In short, we do what we’ve done before. A citizen who’s voted for the conservative slate in the past will usually do so again, without bothering to seriously analyze the rhetoric of all the candidates running. Spenders make decisions to keep spending, savers tend to decide again and again to save. Cautious people take careful actions, risk tolerant people do not.
That’s not to say that logic has no place in decision-making. But logic tends to come later, after the decision-maker has responded to his or her internal triggers. For example, when people are in the market for a house, they’re often attracted to one that “feels right.” (Maybe it reminds them of a place where they used to live?) Later, when they’re discussing the house with others, they’ll talk about more logical aspects—the great neighborhood, easy access to the highway, a good school system, etc.
Now, what does this mean for you, the persuader?
Knowledgeable persuaders don’t force persuasion partners into icy water! Skilled people don’t demand 300% more energy for decisions. They help their partners make good decisions by learning what they want, doing the heavy thinking, then determining how to position the discussion.
Skilled persuaders evaluate which of the seven triggers that will apply to another person. Then they carefully frame and deliver a presentation based on those triggers. They use facts and figures, only when needed, to support a triggers-based decision.
An example: We have a client who boasted that his company was successful because he was able to make and implement decisions quickly.

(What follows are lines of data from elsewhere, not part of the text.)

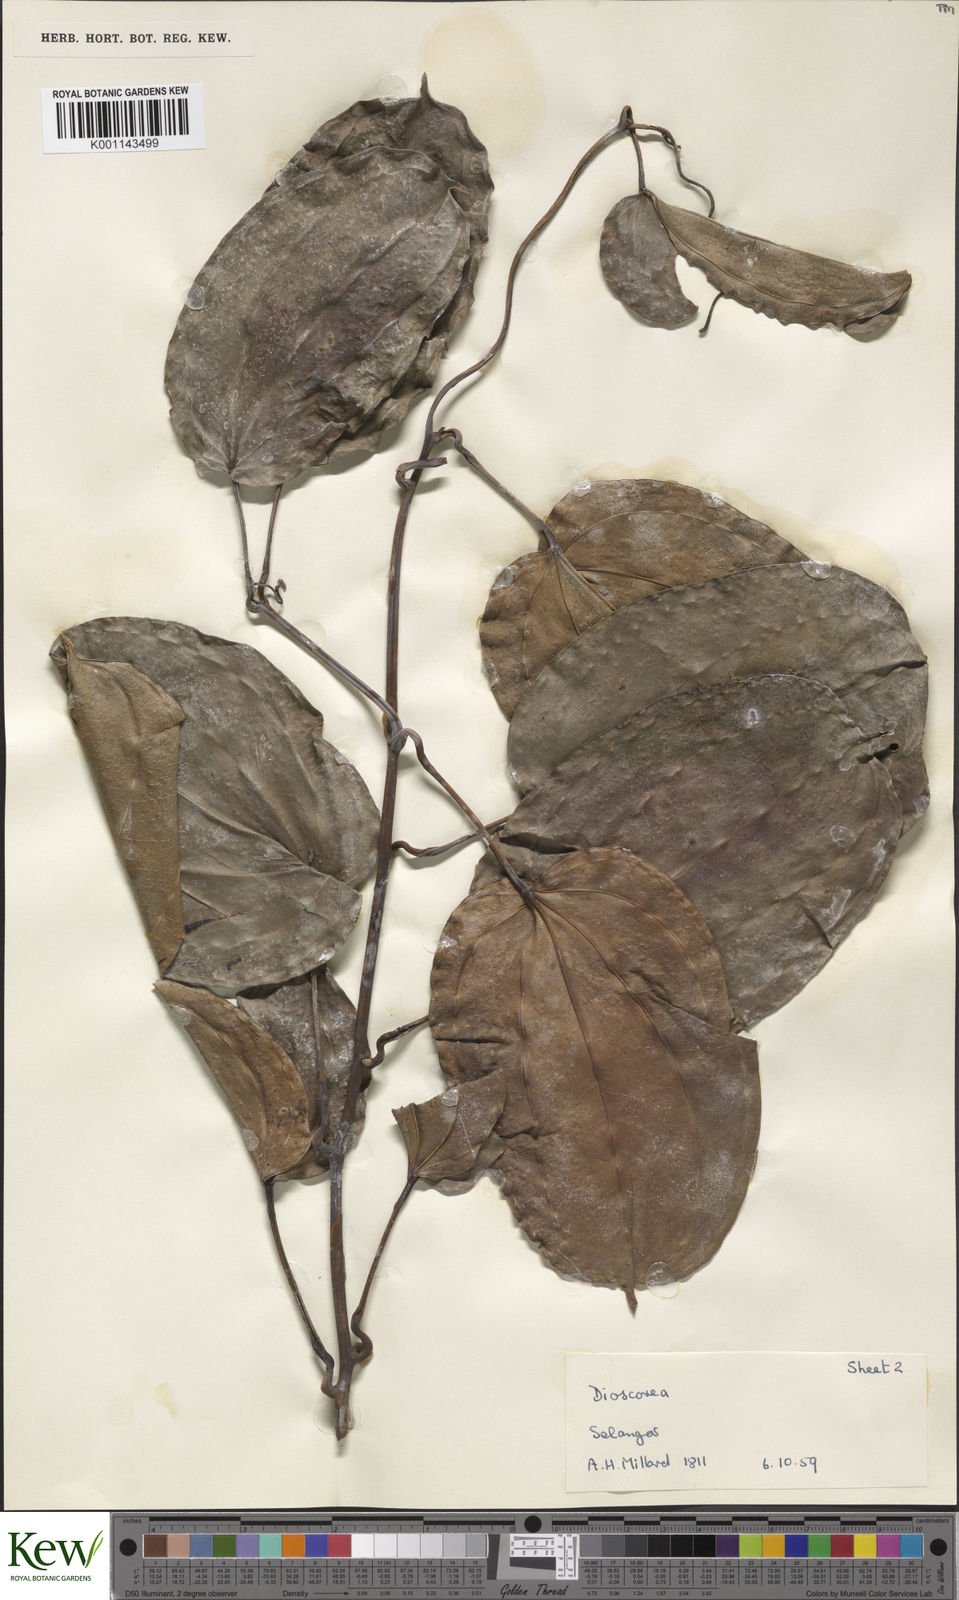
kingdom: Plantae
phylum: Tracheophyta
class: Liliopsida
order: Dioscoreales
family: Dioscoreaceae
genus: Dioscorea
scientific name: Dioscorea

An astute sales rep wrapped up her presentation to this CEO by saying, “Charlie, you mentioned that you like to make quick decisions—will that be the case here?” Essentially, the rep set up a prime situation for the consistency trigger to operate. The CEO had to be consistent with his prior statement, and the consistency trigger resulted in a handshake, and a $50,000 profit!
The formula is fundamental: Employ the seven triggers, the client’s navigation system for making correct decisions. Use facts, figures, and logic only when needed to reinforce a triggers-based decision. It may be the opposite of what you’re used to—but it’s a surefire way to win at persuasion.